→ **Task description**:
Print only the lines below, from the very first to the one containing "21: (111, 448, 0.56)", exactly as they stand. Do not print pictures.

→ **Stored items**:
◆ ◆ ◆ ◆ ◆ ◆ ◆

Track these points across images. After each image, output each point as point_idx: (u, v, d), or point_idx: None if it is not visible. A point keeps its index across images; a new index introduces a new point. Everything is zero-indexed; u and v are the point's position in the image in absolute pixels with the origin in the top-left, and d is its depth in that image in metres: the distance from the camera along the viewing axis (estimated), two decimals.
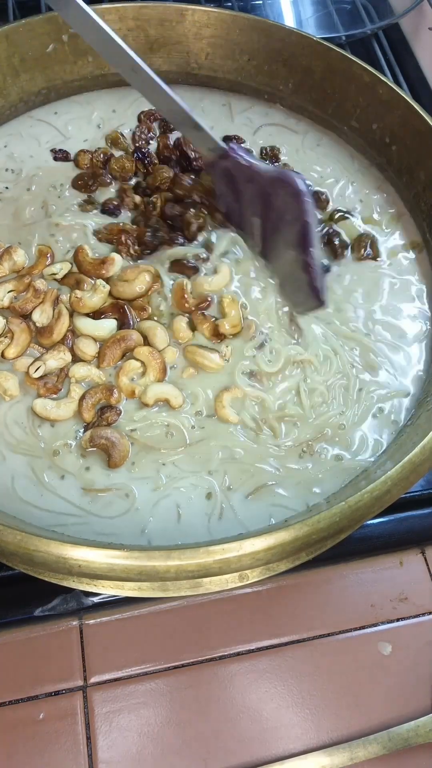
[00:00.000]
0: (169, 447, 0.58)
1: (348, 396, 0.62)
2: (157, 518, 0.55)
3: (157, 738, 0.56)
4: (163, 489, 0.56)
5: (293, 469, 0.58)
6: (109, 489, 0.56)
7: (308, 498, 0.57)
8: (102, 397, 0.59)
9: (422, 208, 0.74)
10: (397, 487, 0.50)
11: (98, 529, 0.54)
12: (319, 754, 0.55)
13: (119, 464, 0.57)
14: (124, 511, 0.55)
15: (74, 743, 0.56)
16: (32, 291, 0.63)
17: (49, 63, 0.77)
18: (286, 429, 0.60)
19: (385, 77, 0.74)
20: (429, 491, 0.67)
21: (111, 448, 0.56)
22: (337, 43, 0.82)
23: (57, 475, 0.56)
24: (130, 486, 0.56)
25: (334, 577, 0.64)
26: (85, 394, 0.59)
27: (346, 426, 0.61)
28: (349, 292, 0.69)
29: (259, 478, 0.57)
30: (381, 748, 0.56)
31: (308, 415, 0.60)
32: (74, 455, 0.57)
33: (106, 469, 0.57)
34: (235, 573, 0.49)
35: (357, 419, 0.61)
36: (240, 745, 0.56)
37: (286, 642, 0.61)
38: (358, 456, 0.59)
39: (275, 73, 0.81)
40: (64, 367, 0.61)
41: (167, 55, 0.82)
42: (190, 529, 0.55)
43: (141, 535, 0.54)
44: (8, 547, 0.45)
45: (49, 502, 0.55)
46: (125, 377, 0.60)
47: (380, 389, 0.63)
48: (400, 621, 0.63)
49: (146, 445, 0.58)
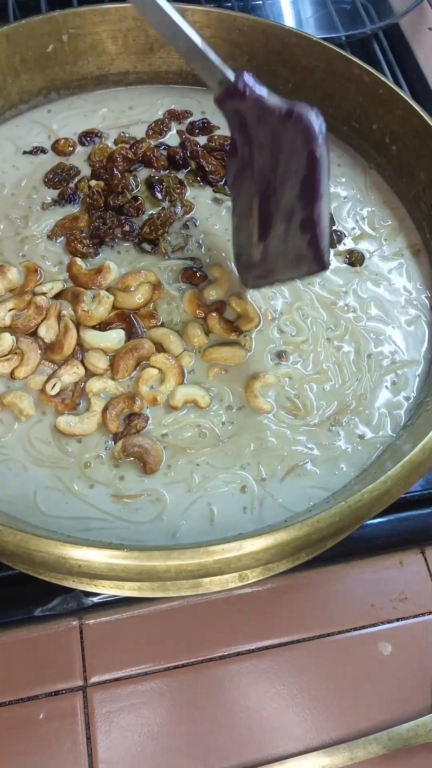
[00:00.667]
0: (203, 446, 0.58)
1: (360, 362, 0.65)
2: (189, 521, 0.55)
3: (157, 738, 0.56)
4: (196, 490, 0.56)
5: (324, 446, 0.59)
6: (139, 495, 0.56)
7: (340, 476, 0.58)
8: (125, 406, 0.59)
9: (422, 209, 0.74)
10: (397, 487, 0.50)
11: (125, 536, 0.54)
12: (319, 754, 0.55)
13: (155, 469, 0.57)
14: (155, 516, 0.55)
15: (74, 743, 0.56)
16: (34, 308, 0.63)
17: (49, 63, 0.77)
18: (316, 401, 0.62)
19: (385, 77, 0.74)
20: (429, 491, 0.67)
21: (145, 455, 0.57)
22: (337, 43, 0.82)
23: (86, 485, 0.56)
24: (160, 491, 0.56)
25: (334, 577, 0.64)
26: (107, 406, 0.59)
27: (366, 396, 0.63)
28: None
29: (291, 460, 0.58)
30: (381, 748, 0.56)
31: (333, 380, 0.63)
32: (107, 466, 0.57)
33: (141, 476, 0.57)
34: (235, 573, 0.49)
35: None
36: (240, 745, 0.56)
37: (286, 642, 0.61)
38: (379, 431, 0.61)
39: (275, 73, 0.81)
40: (78, 381, 0.60)
41: (167, 55, 0.82)
42: (227, 525, 0.55)
43: (172, 538, 0.54)
44: (8, 547, 0.45)
45: (76, 509, 0.55)
46: (144, 386, 0.60)
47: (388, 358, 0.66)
48: (400, 621, 0.63)
49: (180, 447, 0.58)
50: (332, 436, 0.60)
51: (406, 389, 0.64)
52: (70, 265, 0.66)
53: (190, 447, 0.58)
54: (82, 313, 0.62)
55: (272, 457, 0.58)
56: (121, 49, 0.80)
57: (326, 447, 0.60)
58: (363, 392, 0.63)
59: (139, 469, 0.57)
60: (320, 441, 0.60)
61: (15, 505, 0.55)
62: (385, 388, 0.64)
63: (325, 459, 0.59)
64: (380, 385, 0.64)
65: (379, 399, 0.63)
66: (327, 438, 0.60)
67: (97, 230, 0.68)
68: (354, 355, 0.65)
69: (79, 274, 0.65)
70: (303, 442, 0.59)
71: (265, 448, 0.59)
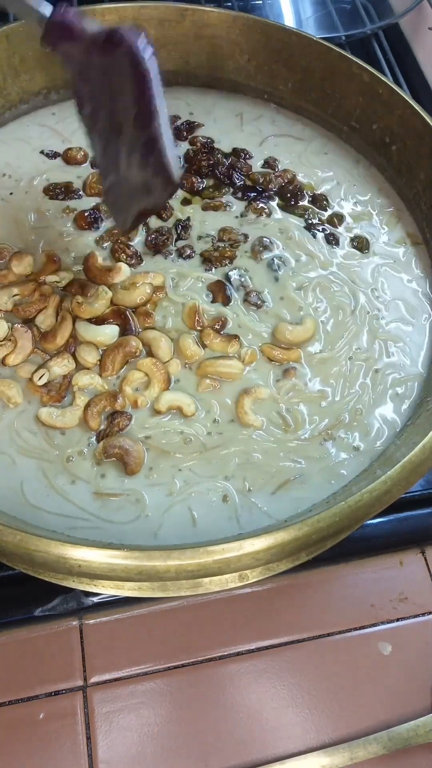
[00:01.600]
0: (186, 452, 0.58)
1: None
2: (169, 524, 0.55)
3: (157, 738, 0.56)
4: (177, 494, 0.56)
5: (315, 458, 0.59)
6: (120, 494, 0.56)
7: (332, 485, 0.58)
8: (107, 404, 0.59)
9: (422, 209, 0.74)
10: (397, 487, 0.50)
11: (109, 534, 0.54)
12: (319, 754, 0.55)
13: (136, 471, 0.56)
14: (135, 517, 0.55)
15: (74, 743, 0.56)
16: (38, 295, 0.63)
17: (49, 63, 0.77)
18: (309, 415, 0.61)
19: (385, 77, 0.74)
20: (429, 491, 0.67)
21: (126, 456, 0.56)
22: (337, 43, 0.82)
23: (68, 481, 0.56)
24: (141, 492, 0.56)
25: (334, 577, 0.64)
26: (89, 402, 0.59)
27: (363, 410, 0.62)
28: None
29: (279, 475, 0.58)
30: (381, 748, 0.56)
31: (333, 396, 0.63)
32: (89, 462, 0.57)
33: (122, 476, 0.57)
34: (235, 573, 0.49)
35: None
36: (240, 745, 0.56)
37: (286, 642, 0.61)
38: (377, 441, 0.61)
39: (275, 73, 0.81)
40: (68, 374, 0.61)
41: (167, 55, 0.81)
42: (209, 529, 0.55)
43: (154, 539, 0.54)
44: (8, 547, 0.45)
45: (57, 505, 0.55)
46: (128, 387, 0.60)
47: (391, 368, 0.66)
48: (400, 621, 0.63)
49: (163, 450, 0.58)
50: (323, 450, 0.59)
51: (410, 397, 0.64)
52: (87, 257, 0.66)
53: (174, 452, 0.58)
54: (76, 304, 0.63)
55: (259, 471, 0.58)
56: None
57: (317, 460, 0.59)
58: (361, 407, 0.62)
59: (121, 468, 0.57)
60: (310, 455, 0.59)
61: (3, 497, 0.55)
62: (389, 400, 0.63)
63: (315, 472, 0.58)
64: (383, 399, 0.63)
65: (380, 411, 0.62)
66: (317, 452, 0.59)
67: (154, 240, 0.69)
68: (364, 370, 0.64)
69: (93, 267, 0.66)
70: (291, 457, 0.59)
71: (252, 463, 0.58)
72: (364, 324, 0.67)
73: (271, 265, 0.69)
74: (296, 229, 0.72)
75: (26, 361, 0.61)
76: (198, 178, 0.75)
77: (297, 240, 0.72)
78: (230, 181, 0.75)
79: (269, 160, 0.78)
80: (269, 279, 0.69)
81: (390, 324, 0.68)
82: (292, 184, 0.76)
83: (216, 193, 0.75)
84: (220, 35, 0.80)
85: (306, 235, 0.72)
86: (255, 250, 0.70)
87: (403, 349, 0.66)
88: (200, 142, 0.78)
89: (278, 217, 0.74)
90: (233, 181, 0.75)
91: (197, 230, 0.72)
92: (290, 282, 0.68)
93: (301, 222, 0.73)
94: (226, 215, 0.73)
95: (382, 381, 0.64)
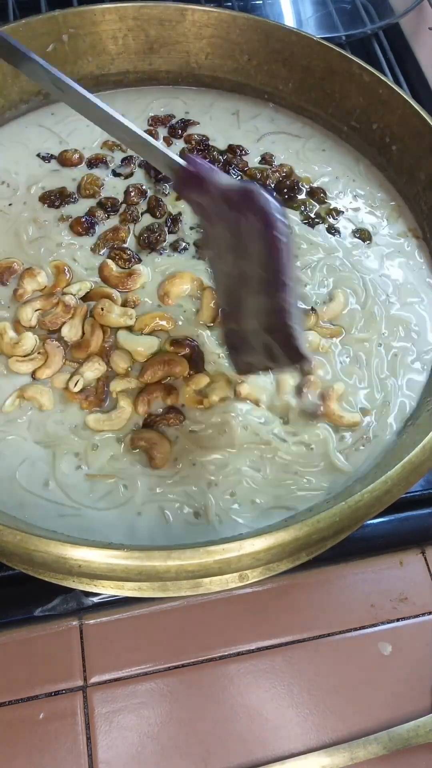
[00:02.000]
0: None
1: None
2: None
3: (157, 738, 0.56)
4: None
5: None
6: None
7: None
8: (159, 395, 0.60)
9: (422, 209, 0.74)
10: (397, 487, 0.50)
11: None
12: (319, 754, 0.55)
13: (161, 465, 0.57)
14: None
15: (74, 743, 0.56)
16: (62, 306, 0.63)
17: (49, 63, 0.77)
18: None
19: (385, 77, 0.74)
20: (429, 491, 0.67)
21: (151, 450, 0.57)
22: (337, 43, 0.82)
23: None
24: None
25: (334, 577, 0.64)
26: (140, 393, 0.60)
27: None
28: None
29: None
30: (381, 748, 0.56)
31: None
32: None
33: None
34: (235, 573, 0.49)
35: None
36: (240, 745, 0.56)
37: (286, 642, 0.61)
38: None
39: (275, 73, 0.81)
40: (100, 377, 0.61)
41: (167, 55, 0.82)
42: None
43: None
44: (8, 547, 0.45)
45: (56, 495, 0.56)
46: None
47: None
48: (400, 621, 0.63)
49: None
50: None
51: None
52: (101, 268, 0.67)
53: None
54: (98, 311, 0.63)
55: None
56: (121, 49, 0.80)
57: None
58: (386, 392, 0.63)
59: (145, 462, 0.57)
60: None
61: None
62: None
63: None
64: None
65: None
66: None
67: (147, 239, 0.70)
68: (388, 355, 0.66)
69: (111, 277, 0.66)
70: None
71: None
72: (378, 309, 0.68)
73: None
74: (295, 224, 0.73)
75: (59, 372, 0.61)
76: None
77: (297, 233, 0.72)
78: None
79: (266, 155, 0.78)
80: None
81: (401, 309, 0.69)
82: (289, 179, 0.76)
83: None
84: (220, 35, 0.80)
85: (305, 228, 0.73)
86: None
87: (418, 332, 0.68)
88: (195, 140, 0.79)
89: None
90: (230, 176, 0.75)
91: (189, 222, 0.72)
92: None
93: (297, 216, 0.74)
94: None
95: (402, 365, 0.65)
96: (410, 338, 0.67)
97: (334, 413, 0.60)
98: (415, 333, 0.67)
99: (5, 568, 0.59)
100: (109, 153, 0.77)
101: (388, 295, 0.69)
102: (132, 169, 0.76)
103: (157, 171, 0.74)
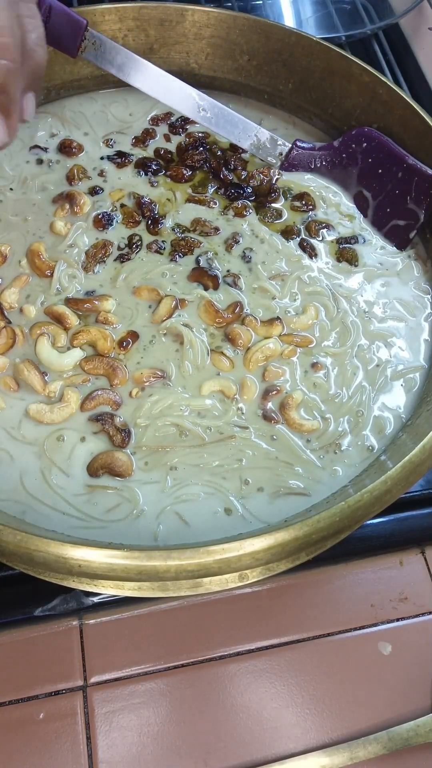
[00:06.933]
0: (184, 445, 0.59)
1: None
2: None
3: (157, 738, 0.56)
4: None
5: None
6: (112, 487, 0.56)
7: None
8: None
9: None
10: (397, 487, 0.50)
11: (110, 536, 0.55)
12: (319, 754, 0.55)
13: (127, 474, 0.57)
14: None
15: (74, 743, 0.56)
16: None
17: (49, 63, 0.77)
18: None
19: (385, 77, 0.74)
20: (429, 491, 0.67)
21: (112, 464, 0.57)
22: (337, 43, 0.82)
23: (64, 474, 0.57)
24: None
25: (334, 577, 0.64)
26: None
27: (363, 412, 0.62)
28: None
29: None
30: (381, 748, 0.56)
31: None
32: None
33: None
34: (235, 573, 0.49)
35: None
36: (240, 745, 0.56)
37: (286, 642, 0.61)
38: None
39: (275, 73, 0.81)
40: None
41: (167, 55, 0.82)
42: (202, 529, 0.55)
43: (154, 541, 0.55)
44: (8, 547, 0.45)
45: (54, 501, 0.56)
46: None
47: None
48: (400, 621, 0.63)
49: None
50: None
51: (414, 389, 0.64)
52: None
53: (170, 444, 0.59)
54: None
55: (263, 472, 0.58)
56: None
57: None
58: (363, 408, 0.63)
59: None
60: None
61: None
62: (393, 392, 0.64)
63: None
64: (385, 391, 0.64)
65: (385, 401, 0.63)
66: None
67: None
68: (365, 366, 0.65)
69: (74, 300, 0.66)
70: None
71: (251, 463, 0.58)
72: (358, 322, 0.68)
73: (243, 257, 0.70)
74: (272, 232, 0.73)
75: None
76: (186, 169, 0.76)
77: (269, 241, 0.72)
78: (215, 176, 0.76)
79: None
80: (243, 268, 0.70)
81: (384, 322, 0.68)
82: (276, 182, 0.76)
83: (202, 189, 0.76)
84: (220, 35, 0.80)
85: (286, 236, 0.73)
86: (228, 244, 0.71)
87: (402, 345, 0.67)
88: (194, 137, 0.79)
89: (256, 217, 0.74)
90: (220, 177, 0.76)
91: (173, 221, 0.73)
92: (262, 272, 0.69)
93: (282, 222, 0.74)
94: (208, 211, 0.74)
95: (382, 375, 0.64)
96: (388, 352, 0.66)
97: (294, 421, 0.60)
98: (393, 347, 0.67)
99: (5, 568, 0.59)
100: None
101: (369, 306, 0.69)
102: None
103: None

◆ ◆ ◆ ◆ ◆ ◆ ◆

→ **Exercise output**:
Track these points across images. After each image, output each point as point_idx: (u, v, d), or point_idx: None if it is not visible. A point keeps its index across images; a new index introduces a new point. Everything is zero-indexed; u and v are the point's position in the image in absolute pixels with the origin in the top-left, and d is its depth in that image in metres: the distance from the camera along the viewing axis (estimated), two decimals.
[00:00.000]
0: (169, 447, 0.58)
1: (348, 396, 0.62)
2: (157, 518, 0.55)
3: (157, 738, 0.56)
4: (163, 489, 0.56)
5: (293, 469, 0.58)
6: (109, 489, 0.56)
7: (308, 498, 0.57)
8: (102, 397, 0.59)
9: (422, 208, 0.74)
10: (397, 487, 0.50)
11: (98, 529, 0.54)
12: (319, 754, 0.55)
13: (119, 464, 0.57)
14: (124, 511, 0.55)
15: (74, 743, 0.56)
16: (32, 291, 0.63)
17: (49, 63, 0.77)
18: (286, 429, 0.60)
19: (385, 77, 0.74)
20: (429, 491, 0.67)
21: (111, 448, 0.56)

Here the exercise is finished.